(BRIEF)
Only the lines below between the ones containing "r au pied de page" and "Тормозные колодки передние VW", inclusive, are to be reproduced, each exactly as it stands.

Extracted page text data
--- START ---

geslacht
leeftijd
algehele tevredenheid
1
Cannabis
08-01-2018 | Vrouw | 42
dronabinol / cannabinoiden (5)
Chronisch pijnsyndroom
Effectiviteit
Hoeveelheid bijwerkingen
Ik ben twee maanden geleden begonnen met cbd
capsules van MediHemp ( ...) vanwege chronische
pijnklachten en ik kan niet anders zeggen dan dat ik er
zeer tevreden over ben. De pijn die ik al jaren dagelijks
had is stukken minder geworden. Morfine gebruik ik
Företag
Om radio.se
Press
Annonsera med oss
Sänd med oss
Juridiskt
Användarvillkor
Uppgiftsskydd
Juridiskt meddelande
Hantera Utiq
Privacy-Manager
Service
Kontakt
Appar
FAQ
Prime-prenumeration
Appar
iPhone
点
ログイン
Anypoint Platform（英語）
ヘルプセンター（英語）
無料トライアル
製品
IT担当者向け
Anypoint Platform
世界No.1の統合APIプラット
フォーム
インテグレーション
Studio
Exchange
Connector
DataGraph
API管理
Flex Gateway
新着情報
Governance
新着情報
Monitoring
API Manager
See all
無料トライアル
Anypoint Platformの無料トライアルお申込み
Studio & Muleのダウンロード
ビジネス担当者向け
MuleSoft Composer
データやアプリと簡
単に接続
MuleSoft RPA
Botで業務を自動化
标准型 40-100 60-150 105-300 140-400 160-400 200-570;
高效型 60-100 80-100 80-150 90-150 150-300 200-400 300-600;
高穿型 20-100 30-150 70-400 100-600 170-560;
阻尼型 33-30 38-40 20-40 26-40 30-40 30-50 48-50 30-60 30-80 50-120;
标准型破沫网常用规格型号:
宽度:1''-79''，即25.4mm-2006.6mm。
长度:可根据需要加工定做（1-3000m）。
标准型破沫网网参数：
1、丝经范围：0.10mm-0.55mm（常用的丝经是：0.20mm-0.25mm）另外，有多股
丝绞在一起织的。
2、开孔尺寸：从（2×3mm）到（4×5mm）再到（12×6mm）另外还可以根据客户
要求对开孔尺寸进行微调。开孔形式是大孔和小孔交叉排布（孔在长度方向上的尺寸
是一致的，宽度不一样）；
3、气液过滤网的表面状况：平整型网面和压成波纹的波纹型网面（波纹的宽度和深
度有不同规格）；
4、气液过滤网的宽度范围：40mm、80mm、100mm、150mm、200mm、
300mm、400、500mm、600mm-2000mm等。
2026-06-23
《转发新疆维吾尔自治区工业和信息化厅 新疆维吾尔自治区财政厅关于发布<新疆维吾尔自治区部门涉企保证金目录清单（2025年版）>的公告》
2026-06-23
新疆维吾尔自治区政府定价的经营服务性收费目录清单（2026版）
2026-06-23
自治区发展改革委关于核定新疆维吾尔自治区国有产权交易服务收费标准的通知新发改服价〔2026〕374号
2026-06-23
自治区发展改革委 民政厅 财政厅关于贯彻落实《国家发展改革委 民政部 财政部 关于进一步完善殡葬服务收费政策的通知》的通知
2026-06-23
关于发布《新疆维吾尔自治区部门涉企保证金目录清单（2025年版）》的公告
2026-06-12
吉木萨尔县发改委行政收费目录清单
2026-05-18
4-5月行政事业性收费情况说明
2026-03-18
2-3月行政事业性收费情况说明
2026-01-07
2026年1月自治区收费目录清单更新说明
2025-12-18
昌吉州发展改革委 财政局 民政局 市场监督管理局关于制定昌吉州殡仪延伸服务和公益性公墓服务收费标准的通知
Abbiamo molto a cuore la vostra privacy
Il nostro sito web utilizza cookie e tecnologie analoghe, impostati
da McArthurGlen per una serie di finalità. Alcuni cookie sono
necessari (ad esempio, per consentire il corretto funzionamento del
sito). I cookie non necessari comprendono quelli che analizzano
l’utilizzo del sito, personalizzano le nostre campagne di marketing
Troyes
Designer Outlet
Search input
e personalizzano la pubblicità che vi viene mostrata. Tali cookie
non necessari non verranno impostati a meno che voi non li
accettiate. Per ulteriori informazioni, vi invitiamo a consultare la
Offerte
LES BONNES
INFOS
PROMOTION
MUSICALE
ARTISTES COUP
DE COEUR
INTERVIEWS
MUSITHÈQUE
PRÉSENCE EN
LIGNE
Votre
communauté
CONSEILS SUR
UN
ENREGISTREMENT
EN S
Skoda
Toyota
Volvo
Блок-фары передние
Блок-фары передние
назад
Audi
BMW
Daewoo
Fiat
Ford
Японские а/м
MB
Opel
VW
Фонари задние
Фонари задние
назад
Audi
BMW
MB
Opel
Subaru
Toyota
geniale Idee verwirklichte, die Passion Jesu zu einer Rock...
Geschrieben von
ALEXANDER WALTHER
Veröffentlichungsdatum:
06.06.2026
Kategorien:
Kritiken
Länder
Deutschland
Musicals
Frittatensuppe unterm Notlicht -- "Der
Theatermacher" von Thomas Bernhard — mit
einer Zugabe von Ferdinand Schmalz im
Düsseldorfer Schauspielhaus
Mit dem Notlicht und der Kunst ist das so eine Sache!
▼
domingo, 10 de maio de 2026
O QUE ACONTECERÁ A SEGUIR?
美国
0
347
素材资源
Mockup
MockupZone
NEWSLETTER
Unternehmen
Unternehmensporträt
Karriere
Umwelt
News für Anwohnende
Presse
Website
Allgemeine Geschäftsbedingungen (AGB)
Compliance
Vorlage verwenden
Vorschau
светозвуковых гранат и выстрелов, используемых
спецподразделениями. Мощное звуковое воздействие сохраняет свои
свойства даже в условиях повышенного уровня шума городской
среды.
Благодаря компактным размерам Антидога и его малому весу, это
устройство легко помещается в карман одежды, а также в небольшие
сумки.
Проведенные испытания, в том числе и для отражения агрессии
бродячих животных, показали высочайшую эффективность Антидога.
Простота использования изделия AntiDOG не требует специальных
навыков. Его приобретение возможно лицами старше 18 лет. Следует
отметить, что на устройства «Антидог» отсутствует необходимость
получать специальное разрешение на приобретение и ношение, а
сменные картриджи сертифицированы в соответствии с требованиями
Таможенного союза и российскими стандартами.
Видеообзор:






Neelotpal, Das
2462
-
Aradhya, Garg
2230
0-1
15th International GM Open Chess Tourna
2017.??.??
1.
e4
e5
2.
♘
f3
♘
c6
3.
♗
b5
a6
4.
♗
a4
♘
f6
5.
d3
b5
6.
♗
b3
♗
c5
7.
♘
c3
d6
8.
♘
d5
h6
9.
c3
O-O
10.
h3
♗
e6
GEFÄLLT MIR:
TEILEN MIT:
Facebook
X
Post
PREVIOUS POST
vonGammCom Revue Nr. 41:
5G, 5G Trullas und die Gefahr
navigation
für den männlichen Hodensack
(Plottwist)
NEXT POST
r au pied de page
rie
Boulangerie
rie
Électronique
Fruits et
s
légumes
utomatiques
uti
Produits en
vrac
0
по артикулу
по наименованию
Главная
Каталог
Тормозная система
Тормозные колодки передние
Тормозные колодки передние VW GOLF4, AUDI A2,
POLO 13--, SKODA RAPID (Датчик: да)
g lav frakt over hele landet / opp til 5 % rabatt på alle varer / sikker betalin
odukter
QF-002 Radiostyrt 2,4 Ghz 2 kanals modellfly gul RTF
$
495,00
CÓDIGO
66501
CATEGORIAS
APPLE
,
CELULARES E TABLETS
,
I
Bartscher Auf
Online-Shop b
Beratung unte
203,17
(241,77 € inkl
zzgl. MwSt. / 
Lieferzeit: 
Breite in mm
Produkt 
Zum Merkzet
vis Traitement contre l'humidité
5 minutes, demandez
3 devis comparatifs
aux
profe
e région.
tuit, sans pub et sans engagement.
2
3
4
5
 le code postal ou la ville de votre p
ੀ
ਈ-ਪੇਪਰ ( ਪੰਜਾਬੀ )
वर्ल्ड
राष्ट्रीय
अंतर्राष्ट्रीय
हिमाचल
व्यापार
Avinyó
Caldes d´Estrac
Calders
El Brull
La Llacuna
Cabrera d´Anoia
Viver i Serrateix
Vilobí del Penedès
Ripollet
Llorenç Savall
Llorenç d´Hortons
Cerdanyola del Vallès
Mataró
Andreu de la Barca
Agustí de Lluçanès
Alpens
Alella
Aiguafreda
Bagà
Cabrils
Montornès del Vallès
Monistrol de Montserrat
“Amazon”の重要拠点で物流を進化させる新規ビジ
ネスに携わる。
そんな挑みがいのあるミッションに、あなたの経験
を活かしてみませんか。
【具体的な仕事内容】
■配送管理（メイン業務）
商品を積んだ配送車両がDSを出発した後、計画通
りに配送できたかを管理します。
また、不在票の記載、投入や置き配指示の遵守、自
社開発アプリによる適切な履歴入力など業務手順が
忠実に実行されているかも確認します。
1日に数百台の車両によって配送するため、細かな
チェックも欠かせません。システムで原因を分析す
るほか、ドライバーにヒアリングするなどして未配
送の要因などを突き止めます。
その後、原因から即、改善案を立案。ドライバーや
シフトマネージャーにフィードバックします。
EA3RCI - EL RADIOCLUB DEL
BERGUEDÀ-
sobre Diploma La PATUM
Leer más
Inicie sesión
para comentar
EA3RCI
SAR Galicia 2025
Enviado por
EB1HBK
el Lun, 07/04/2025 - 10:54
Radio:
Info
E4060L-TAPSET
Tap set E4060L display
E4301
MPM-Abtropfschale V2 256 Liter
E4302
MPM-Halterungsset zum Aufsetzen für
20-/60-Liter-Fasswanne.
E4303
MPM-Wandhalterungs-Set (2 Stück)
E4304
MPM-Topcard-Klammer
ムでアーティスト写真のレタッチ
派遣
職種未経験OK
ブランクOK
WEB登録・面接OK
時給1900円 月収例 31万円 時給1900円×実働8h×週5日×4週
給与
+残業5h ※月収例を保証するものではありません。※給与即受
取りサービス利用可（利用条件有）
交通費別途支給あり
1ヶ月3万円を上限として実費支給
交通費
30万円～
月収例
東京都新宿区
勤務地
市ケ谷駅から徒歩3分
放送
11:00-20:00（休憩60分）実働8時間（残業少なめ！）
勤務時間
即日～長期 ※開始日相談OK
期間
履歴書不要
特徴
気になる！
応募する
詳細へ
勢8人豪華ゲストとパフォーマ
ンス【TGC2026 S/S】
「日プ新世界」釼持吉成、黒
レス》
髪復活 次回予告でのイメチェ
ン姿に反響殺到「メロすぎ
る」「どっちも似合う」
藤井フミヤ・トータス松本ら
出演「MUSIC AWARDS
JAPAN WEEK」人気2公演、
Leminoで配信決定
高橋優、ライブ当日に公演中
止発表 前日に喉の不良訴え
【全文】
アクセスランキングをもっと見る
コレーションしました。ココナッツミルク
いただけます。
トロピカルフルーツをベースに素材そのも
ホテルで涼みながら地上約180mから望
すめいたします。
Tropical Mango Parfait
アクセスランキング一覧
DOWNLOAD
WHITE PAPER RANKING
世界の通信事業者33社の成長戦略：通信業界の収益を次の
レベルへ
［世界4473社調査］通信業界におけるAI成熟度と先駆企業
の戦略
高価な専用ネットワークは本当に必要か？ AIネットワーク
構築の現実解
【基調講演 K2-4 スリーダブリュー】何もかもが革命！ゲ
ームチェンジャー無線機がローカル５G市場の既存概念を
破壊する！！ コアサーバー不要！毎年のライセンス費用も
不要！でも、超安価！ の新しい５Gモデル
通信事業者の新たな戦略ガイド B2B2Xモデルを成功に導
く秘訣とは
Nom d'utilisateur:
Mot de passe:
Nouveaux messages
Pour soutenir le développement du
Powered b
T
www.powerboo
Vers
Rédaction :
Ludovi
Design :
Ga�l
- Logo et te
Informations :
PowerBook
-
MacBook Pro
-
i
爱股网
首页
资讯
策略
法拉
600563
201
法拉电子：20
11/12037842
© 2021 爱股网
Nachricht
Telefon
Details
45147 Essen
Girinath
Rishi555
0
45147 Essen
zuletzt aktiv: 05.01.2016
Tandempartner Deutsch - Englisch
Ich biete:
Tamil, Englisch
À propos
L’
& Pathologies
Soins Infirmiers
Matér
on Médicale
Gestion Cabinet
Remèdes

--- END ---

(SOLUTION TO THE PROBLEM)
r au pied de page
rie
Boulangerie
rie
Électronique
Fruits et
s
légumes
utomatiques
uti
Produits en
vrac
0
по артикулу
по наименованию
Главная
Каталог
Тормозная система
Тормозные колодки передние
Тормозные колодки передние VW GOLF4, AUDI A2,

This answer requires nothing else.